Our clinical study has some constraints, as the study was conducted in hospitalized patients in the general ward, without including patients in the ICU and non-hospitalized mild symptomatic patients. In future studies, other groups with COVID-19 headaches like those with significant comorbidities, those transferred to the ICU, and subjects with mild/moderate (VAS ≤ 7) headaches should be investigated prospectively to see the clinical relations and changes of the cytokines over time. Another potential limitation was that our results may indicate more severe involvement in cases with headache in comparison to those without and may reflect recruitment bias. A limited number of inflammatory molecules were studied at hospital admission and follow-up data providing their temporal progression during COVID-19 headache is lacking.

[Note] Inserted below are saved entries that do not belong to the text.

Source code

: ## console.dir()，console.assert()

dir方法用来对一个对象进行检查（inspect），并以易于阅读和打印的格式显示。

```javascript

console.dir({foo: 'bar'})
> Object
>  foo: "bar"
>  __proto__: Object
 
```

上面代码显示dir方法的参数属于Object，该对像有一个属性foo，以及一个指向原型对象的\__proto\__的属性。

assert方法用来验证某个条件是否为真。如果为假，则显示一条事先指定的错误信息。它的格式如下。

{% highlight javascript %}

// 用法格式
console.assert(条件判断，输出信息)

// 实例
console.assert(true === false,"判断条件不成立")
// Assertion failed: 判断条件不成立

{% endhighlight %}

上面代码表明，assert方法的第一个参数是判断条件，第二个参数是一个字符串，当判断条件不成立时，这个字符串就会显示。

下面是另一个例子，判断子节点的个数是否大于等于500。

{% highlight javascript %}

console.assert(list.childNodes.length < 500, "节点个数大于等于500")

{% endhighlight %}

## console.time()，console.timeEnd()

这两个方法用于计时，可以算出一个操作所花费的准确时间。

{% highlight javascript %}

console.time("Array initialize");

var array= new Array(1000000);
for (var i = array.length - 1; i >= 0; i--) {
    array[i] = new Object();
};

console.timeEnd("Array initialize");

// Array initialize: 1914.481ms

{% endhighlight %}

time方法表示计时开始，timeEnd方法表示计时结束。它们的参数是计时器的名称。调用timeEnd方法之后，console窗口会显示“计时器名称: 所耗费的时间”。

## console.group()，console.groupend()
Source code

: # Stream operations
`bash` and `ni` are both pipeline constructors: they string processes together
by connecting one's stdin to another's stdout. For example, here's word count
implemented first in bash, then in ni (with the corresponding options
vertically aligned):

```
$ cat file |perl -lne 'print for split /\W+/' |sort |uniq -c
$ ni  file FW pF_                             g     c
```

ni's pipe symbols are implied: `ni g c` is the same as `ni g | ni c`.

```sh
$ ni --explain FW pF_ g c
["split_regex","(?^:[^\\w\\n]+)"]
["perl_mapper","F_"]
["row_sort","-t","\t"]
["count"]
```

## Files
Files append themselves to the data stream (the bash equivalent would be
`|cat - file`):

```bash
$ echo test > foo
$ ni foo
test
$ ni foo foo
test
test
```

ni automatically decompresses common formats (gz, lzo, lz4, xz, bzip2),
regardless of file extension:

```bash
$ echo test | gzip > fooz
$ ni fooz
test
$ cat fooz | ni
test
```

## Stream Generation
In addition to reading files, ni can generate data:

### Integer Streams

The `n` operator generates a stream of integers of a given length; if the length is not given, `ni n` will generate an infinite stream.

This pioneering study on headache in COVID-19 has several implications. So far, it is the first clinical study investigating the role of circulating inflammatory and nociceptive molecules such as HMGB1, NLRP3 inflammasome, IL-6, IL-10, angiotension II, and ACE2 in COVID-19 headache. Elevated HMGB1, NLRP3 and IL-6 levels could be discriminative for COVID-19 headache and may have implications for secondary headaches related to other systemic viral infections. No significant association of serum CGRP level with COVID-19 related headache is notable and rise the importance of HMGB1, NLRP3, IL-6 in COVID-19 headache pathogenesis. NLRP3 was correlated with headache duration and hospital stay, while paracetamol response was negatively associated with HMGB1 levels and positively correlated with IL-10 levels. Moreover, the current study conducted during a different wave of the pandemic confirmed the previous report that higher IL-6 levels and more frequent pulmonary infiltration were detected in COVID-19 patients with headache.